Für sein Gerede über «Privilegien» erntet Macron jetzt die Früchte des Zorns. Benjamin Cattiau, seit 14 Jahren bei der SNCF, platzt der Kragen: «2017 habe ich 65 Nächte gearbeitet, an 6 Feiertagen und an 26 Wochenenden. Ich verdiene 2100 Euro netto. Fünf Jahre ohne Lohnerhöhung. Unsere Arbeitsbedingungen und unser Dienst am Publikum werden jeden Tag schlechter.» So redet er weiter. In knappen, harten Sätzen. Am Ende sagt er: «Es sind jene, die 150’000 verdienen, die denen, die nur 1500 bekommen, einreden wollen, das Problem seien die, die 2000 verdienen.»
Macron im Stechschritt
Frankreichs Präsident Emmanuel Macron weiss, dass er sich beeilen muss mit dem «Umbau» des öffentlichen Dienstes, der Arbeitslosenversicherung, des Rentensystems, des Bildungssystems und mit seiner massiven Privatisierungsstrategie. Denn die Proteste und Streiks gegen seine Zerschlagung des Service public ziehen an, bei der Bahn, an Schulen und Unis, in den Spitälern, in den Ämtern, überall.
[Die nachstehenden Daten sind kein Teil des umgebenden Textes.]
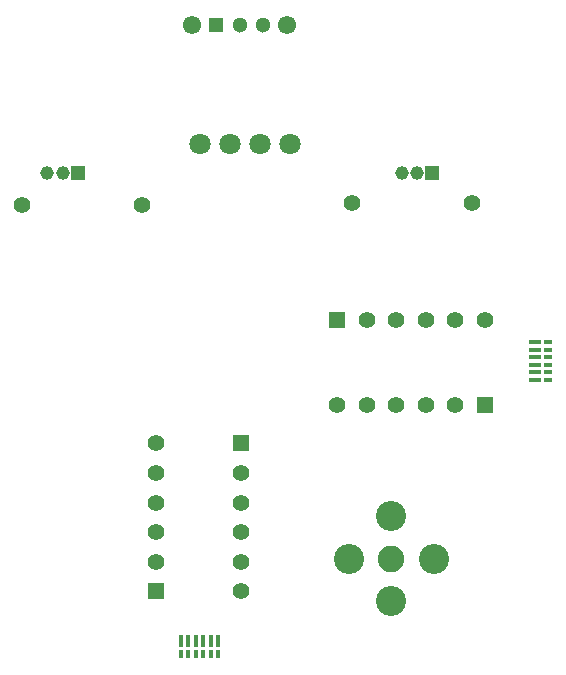
<source format=gbr>
%TF.GenerationSoftware,Altium Limited,Altium Designer,23.3.1 (30)*%
G04 Layer_Color=255*
%FSLAX45Y45*%
%MOMM*%
%TF.SameCoordinates,3FCD108A-851F-4062-9BED-621BEB009867*%
%TF.FilePolarity,Positive*%
%TF.FileFunction,Pads,Top*%
%TF.Part,Single*%
G01*
G75*
%TA.AperFunction,SMDPad,CuDef*%
%ADD11R,0.38100X0.76200*%
%ADD12R,0.38100X1.01600*%
%ADD13R,0.76200X0.38100*%
%ADD14R,1.01600X0.38100*%
%TA.AperFunction,ComponentPad*%
%ADD22C,1.80000*%
%ADD23C,1.40000*%
%ADD24C,1.55000*%
%ADD25C,1.30000*%
%ADD26R,1.30000X1.30000*%
%ADD27R,1.40000X1.40000*%
%ADD28R,1.40000X1.40000*%
%ADD29C,2.25000*%
%ADD30C,2.55000*%
%ADD31R,1.15000X1.15000*%
%ADD32C,1.15000*%
D11*
X4433833Y1144500D02*
D03*
X4497332D02*
D03*
X4560833Y1144499D02*
D03*
X4624333Y1144500D02*
D03*
X4687833D02*
D03*
X4751333D02*
D03*
D12*
X4433833Y1258800D02*
D03*
X4497333D02*
D03*
X4560833Y1258800D02*
D03*
X4624333Y1258800D02*
D03*
X4687832Y1258800D02*
D03*
X4751333Y1258800D02*
D03*
D13*
X7542301Y3468633D02*
D03*
X7542300Y3532133D02*
D03*
Y3595633D02*
D03*
X7542301Y3659133D02*
D03*
Y3722633D02*
D03*
Y3786132D02*
D03*
D14*
X7428000Y3468633D02*
D03*
Y3532133D02*
D03*
X7428000Y3595633D02*
D03*
X7428000Y3659133D02*
D03*
X7428000Y3722632D02*
D03*
X7428000Y3786133D02*
D03*
D22*
X5359400Y5466574D02*
D03*
X5105400D02*
D03*
X4851400Y5466574D02*
D03*
X4597400Y5466574D02*
D03*
D23*
X5880100Y4965700D02*
D03*
X6896100D02*
D03*
X3086100Y4953000D02*
D03*
X4102100D02*
D03*
X4943691Y2680484D02*
D03*
Y2430484D02*
D03*
Y2180484D02*
D03*
Y1930484D02*
D03*
Y1680484D02*
D03*
X4221375Y1930485D02*
D03*
X4221376Y2180484D02*
D03*
Y2430484D02*
D03*
Y2680484D02*
D03*
Y2930484D02*
D03*
X6006316Y3978491D02*
D03*
X6256316D02*
D03*
X6506316D02*
D03*
X6756316Y3978490D02*
D03*
X7006316Y3978491D02*
D03*
X6756315Y3256175D02*
D03*
X6506316Y3256176D02*
D03*
X6256316Y3256175D02*
D03*
X6006316Y3256176D02*
D03*
X5756316Y3256176D02*
D03*
D24*
X5330799Y6477001D02*
D03*
X4530800Y6477000D02*
D03*
D25*
X5130800Y6477000D02*
D03*
X4930800Y6477000D02*
D03*
D26*
X4730800D02*
D03*
D27*
X4943691Y2930484D02*
D03*
X4221376Y1680484D02*
D03*
D28*
X5756316Y3978491D02*
D03*
X7006316Y3256175D02*
D03*
D29*
X6216614Y1954349D02*
D03*
D30*
X5857403Y1954349D02*
D03*
X6216615Y1595138D02*
D03*
X6575826Y1954347D02*
D03*
X6216615Y2313559D02*
D03*
D31*
X3563379Y5223363D02*
D03*
X6563379D02*
D03*
D32*
X3433379Y5223363D02*
D03*
X3303379D02*
D03*
X6303380D02*
D03*
X6433379Y5223363D02*
D03*
%TF.MD5,b1a22a3fddb86e0cc298b3f7efaee29f*%
M02*

</source>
Macrons Problem: Er muss die Arbeit der Leute schlechtreden, die dafür sorgen, dass dies alles überhaupt noch funktioniert. Etwa bei der SNCF. Die Bahn hat zwischen 2004 und 2014 ihre Produktivität jährlich um 3,5 Prozent erhöht. Sie ist inzwischen produktiver als die Deutsche Bahn (DB), die Macron als Modell nennt.
GELDKUH. Doch die 46 Milliarden Schulden, Macrons Totschlagargument, haben mit dem Bähnlerstatut nichts, aber mit dem irren Ausbau der Schnellbahnstrecken sehr viel zu tun. Doch darüber will Macron nicht sprechen. Auch nicht darüber, dass Deutschland seiner Bahn eine zweistellige Milliardenschuld abgenommen hat. 2017 musste die SNCF allein für Schuldzinsen rund 2 Milliarden Franken hinblättern. Ein Topgeschäft für Banken und Fonds. Und hat Macron die Bahn erst zur Aktiengesellschaft gemacht, werden die Zinsen nochmals um einen Drittel steigen.